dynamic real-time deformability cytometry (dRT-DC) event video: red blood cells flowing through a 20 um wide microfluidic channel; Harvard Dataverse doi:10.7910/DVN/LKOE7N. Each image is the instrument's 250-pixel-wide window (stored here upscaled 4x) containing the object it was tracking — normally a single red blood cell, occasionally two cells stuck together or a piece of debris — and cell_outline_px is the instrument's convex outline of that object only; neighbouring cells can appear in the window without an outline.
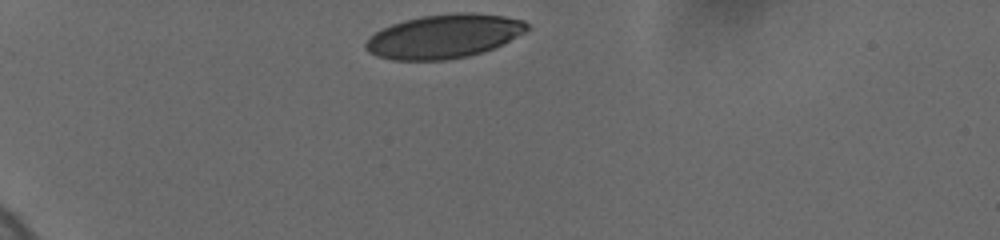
{"species": "human", "species_latin": "Homo sapiens", "temperature_condition": "cold", "stored_images_in_passage": 34, "camera_frame_rate_fps": 3000, "um_per_image_px": 0.085, "donor": {"sex": "female"}, "frame": {"image": 1, "passage_image": 1, "time_ms": 0.0, "image_size_px": [1000, 240], "cell_outline_px": [[528, 28], [524, 32], [484, 52], [468, 56], [444, 60], [392, 60], [376, 56], [368, 52], [364, 48], [364, 44], [368, 36], [392, 24], [404, 20], [424, 16], [456, 12], [472, 12], [504, 16], [524, 20], [528, 24]], "centroid_in_image_um": [37.69, 3.08], "position_along_channel_um": 47.3, "area_um2": 41.15}}
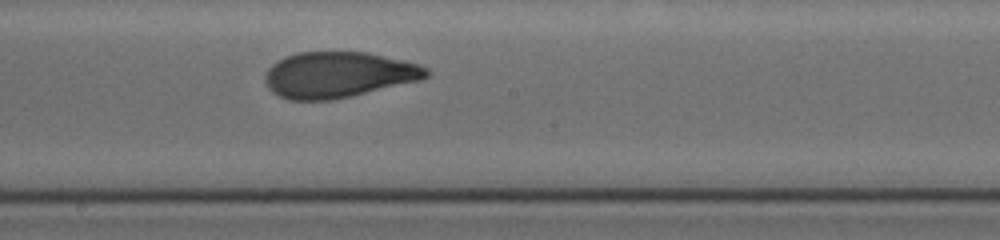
{"frame": {"image": 2, "passage_image": 19, "time_ms": 6.0, "image_size_px": [1000, 240], "cell_outline_px": [[428, 76], [420, 80], [352, 96], [332, 100], [288, 100], [272, 92], [268, 88], [264, 80], [264, 76], [268, 68], [272, 64], [284, 56], [300, 52], [368, 52], [420, 64], [428, 68]], "centroid_in_image_um": [28.74, 6.35], "position_along_channel_um": 219.5, "area_um2": 43.23}}
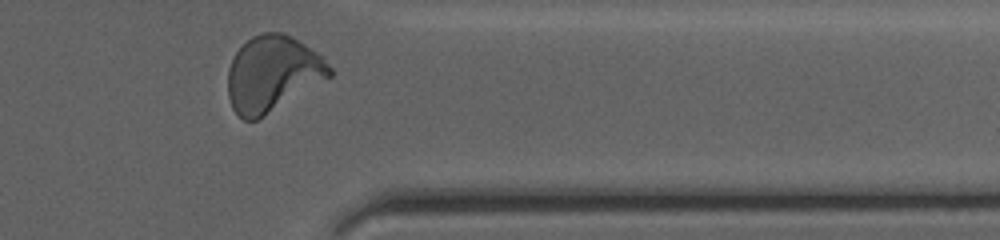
{"frame": {"image": 3, "passage_image": 33, "time_ms": 10.667, "image_size_px": [1000, 240], "cell_outline_px": [[332, 76], [256, 120], [244, 120], [232, 108], [228, 96], [228, 68], [236, 52], [252, 36], [260, 32], [280, 32], [304, 44], [316, 52], [332, 68]], "centroid_in_image_um": [23.14, 6.26], "position_along_channel_um": 388.3, "area_um2": 44.22}, "authors_computed_cell_mechanics": {"area_um2": 42.9165, "velocity_mm_per_s": 3.673, "shape_relaxation_time_tau1_ms": 5.2046, "shape_relaxation_time_tau2_ms": 0.8256, "deformation_change_tau1": 0.1851, "deformation_change_tau2": 0.0644}}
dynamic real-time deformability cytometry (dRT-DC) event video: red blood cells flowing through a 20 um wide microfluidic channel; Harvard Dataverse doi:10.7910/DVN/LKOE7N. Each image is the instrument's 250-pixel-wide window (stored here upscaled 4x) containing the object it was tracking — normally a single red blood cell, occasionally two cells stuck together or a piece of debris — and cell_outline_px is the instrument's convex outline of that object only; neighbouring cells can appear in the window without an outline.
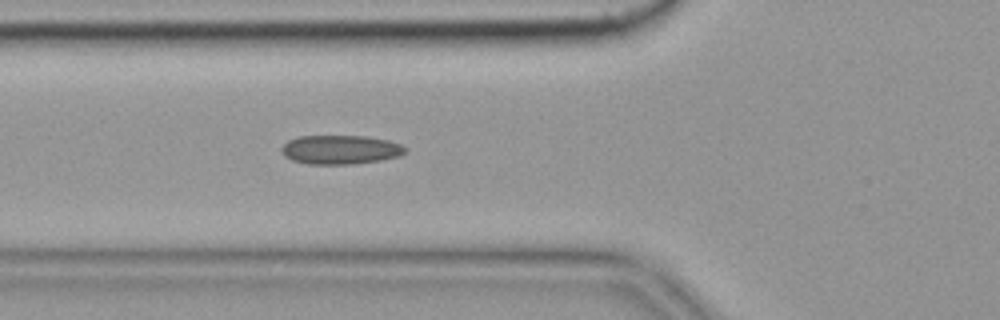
{"species": "common noctule bat (a hibernating species)", "species_latin": "Nyctalus noctula", "temperature_condition": "cold", "stored_images_in_passage": 42, "camera_frame_rate_fps": 3000, "um_per_image_px": 0.085, "animal": {"sex": "female", "body_mass_g": 19.9}, "frame": {"image": 1, "passage_image": 7, "time_ms": 2.0, "image_size_px": [1000, 320], "cell_outline_px": [[408, 148], [400, 156], [380, 160], [352, 164], [308, 164], [292, 160], [284, 156], [280, 152], [280, 148], [288, 140], [300, 136], [368, 136], [388, 140], [400, 144]], "centroid_in_image_um": [28.92, 12.72], "position_along_channel_um": 96.9, "area_um2": 21.04}, "authors_computed_cell_mechanics": {"area_um2": 19.9988, "velocity_mm_per_s": 3.6448, "shape_relaxation_time_tau1_ms": null, "shape_relaxation_time_tau2_ms": 4.3728, "deformation_change_tau1": null, "deformation_change_tau2": 0.1197}}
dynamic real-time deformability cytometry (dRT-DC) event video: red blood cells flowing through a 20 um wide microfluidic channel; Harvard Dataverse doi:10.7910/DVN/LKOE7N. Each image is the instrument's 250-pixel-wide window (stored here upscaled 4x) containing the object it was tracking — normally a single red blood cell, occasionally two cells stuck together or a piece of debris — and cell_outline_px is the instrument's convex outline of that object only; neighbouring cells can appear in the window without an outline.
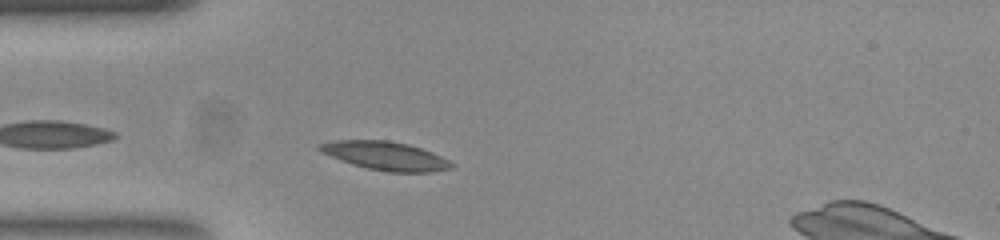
{"species": "common noctule bat (a hibernating species)", "species_latin": "Nyctalus noctula", "temperature_condition": "room temperature", "stored_images_in_passage": 42, "camera_frame_rate_fps": 3000, "um_per_image_px": 0.085, "animal": {"sex": "female", "body_mass_g": 23.0, "forearm_length_mm": 53.4}, "frame": {"image": 1, "passage_image": 3, "time_ms": 0.667, "image_size_px": [1000, 240], "cell_outline_px": [[456, 164], [452, 168], [432, 172], [388, 172], [368, 168], [352, 164], [340, 160], [316, 148], [320, 144], [336, 140], [388, 140], [408, 144], [432, 152]], "centroid_in_image_um": [32.81, 13.25], "position_along_channel_um": 52.2, "area_um2": 21.73}}
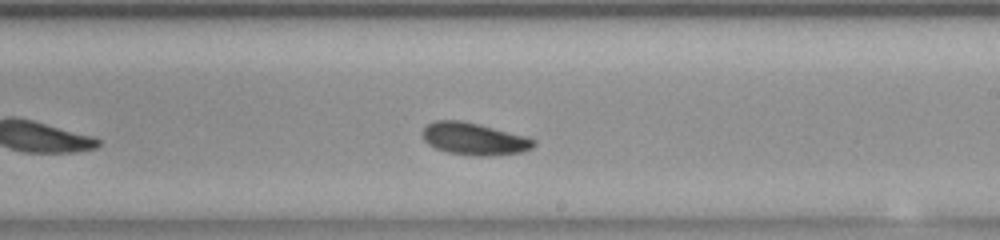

□ □ □ □ □ □ □

Given task:
Extract the full listing exactly, with the pictures left out.

Final result:
dynamic real-time deformability cytometry (dRT-DC) event video: red blood cells flowing through a 20 um wide microfluidic channel; Harvard Dataverse doi:10.7910/DVN/LKOE7N. Each image is the instrument's 250-pixel-wide window (stored here upscaled 4x) containing the object it was tracking — normally a single red blood cell, occasionally two cells stuck together or a piece of debris — and cell_outline_px is the instrument's convex outline of that object only; neighbouring cells can appear in the window without an outline.
{"species": "human", "species_latin": "Homo sapiens", "temperature_condition": "cold", "stored_images_in_passage": 34, "camera_frame_rate_fps": 3000, "um_per_image_px": 0.085, "donor": {"sex": "female"}, "frame": {"image": 1, "passage_image": 1, "time_ms": 0.0, "image_size_px": [1000, 240], "cell_outline_px": [[528, 28], [524, 32], [484, 52], [468, 56], [444, 60], [392, 60], [376, 56], [368, 52], [364, 48], [364, 44], [368, 36], [392, 24], [404, 20], [424, 16], [456, 12], [472, 12], [504, 16], [524, 20], [528, 24]], "centroid_in_image_um": [37.69, 3.08], "position_along_channel_um": 47.3, "area_um2": 41.15}}
{"frame": {"image": 2, "passage_image": 19, "time_ms": 6.0, "image_size_px": [1000, 240], "cell_outline_px": [[428, 76], [420, 80], [352, 96], [332, 100], [288, 100], [272, 92], [268, 88], [264, 80], [264, 76], [268, 68], [272, 64], [284, 56], [300, 52], [368, 52], [420, 64], [428, 68]], "centroid_in_image_um": [28.74, 6.35], "position_along_channel_um": 219.5, "area_um2": 43.23}}
{"frame": {"image": 3, "passage_image": 33, "time_ms": 10.667, "image_size_px": [1000, 240], "cell_outline_px": [[332, 76], [256, 120], [244, 120], [232, 108], [228, 96], [228, 68], [236, 52], [252, 36], [260, 32], [280, 32], [304, 44], [316, 52], [332, 68]], "centroid_in_image_um": [23.14, 6.26], "position_along_channel_um": 388.3, "area_um2": 44.22}, "authors_computed_cell_mechanics": {"area_um2": 42.9165, "velocity_mm_per_s": 3.673, "shape_relaxation_time_tau1_ms": 5.2046, "shape_relaxation_time_tau2_ms": 0.8256, "deformation_change_tau1": 0.1851, "deformation_change_tau2": 0.0644}}
dynamic real-time deformability cytometry (dRT-DC) event video: red blood cells flowing through a 20 um wide microfluidic channel; Harvard Dataverse doi:10.7910/DVN/LKOE7N. Each image is the instrument's 250-pixel-wide window (stored here upscaled 4x) containing the object it was tracking — normally a single red blood cell, occasionally two cells stuck together or a piece of debris — and cell_outline_px is the instrument's convex outline of that object only; neighbouring cells can appear in the window without an outline.
{"species": "common noctule bat (a hibernating species)", "species_latin": "Nyctalus noctula", "temperature_condition": "cold", "stored_images_in_passage": 42, "camera_frame_rate_fps": 3000, "um_per_image_px": 0.085, "animal": {"sex": "female", "body_mass_g": 19.9}, "frame": {"image": 1, "passage_image": 7, "time_ms": 2.0, "image_size_px": [1000, 320], "cell_outline_px": [[408, 148], [400, 156], [380, 160], [352, 164], [308, 164], [292, 160], [284, 156], [280, 152], [280, 148], [288, 140], [300, 136], [368, 136], [388, 140], [400, 144]], "centroid_in_image_um": [28.92, 12.72], "position_along_channel_um": 96.9, "area_um2": 21.04}, "authors_computed_cell_mechanics": {"area_um2": 19.9988, "velocity_mm_per_s": 3.6448, "shape_relaxation_time_tau1_ms": null, "shape_relaxation_time_tau2_ms": 4.3728, "deformation_change_tau1": null, "deformation_change_tau2": 0.1197}}
dynamic real-time deformability cytometry (dRT-DC) event video: red blood cells flowing through a 20 um wide microfluidic channel; Harvard Dataverse doi:10.7910/DVN/LKOE7N. Each image is the instrument's 250-pixel-wide window (stored here upscaled 4x) containing the object it was tracking — normally a single red blood cell, occasionally two cells stuck together or a piece of debris — and cell_outline_px is the instrument's convex outline of that object only; neighbouring cells can appear in the window without an outline.
{"species": "common noctule bat (a hibernating species)", "species_latin": "Nyctalus noctula", "temperature_condition": "room temperature", "stored_images_in_passage": 42, "camera_frame_rate_fps": 3000, "um_per_image_px": 0.085, "animal": {"sex": "female", "body_mass_g": 23.0, "forearm_length_mm": 53.4}, "frame": {"image": 1, "passage_image": 3, "time_ms": 0.667, "image_size_px": [1000, 240], "cell_outline_px": [[456, 164], [452, 168], [432, 172], [388, 172], [368, 168], [352, 164], [340, 160], [316, 148], [320, 144], [336, 140], [388, 140], [408, 144], [432, 152]], "centroid_in_image_um": [32.81, 13.25], "position_along_channel_um": 52.2, "area_um2": 21.73}}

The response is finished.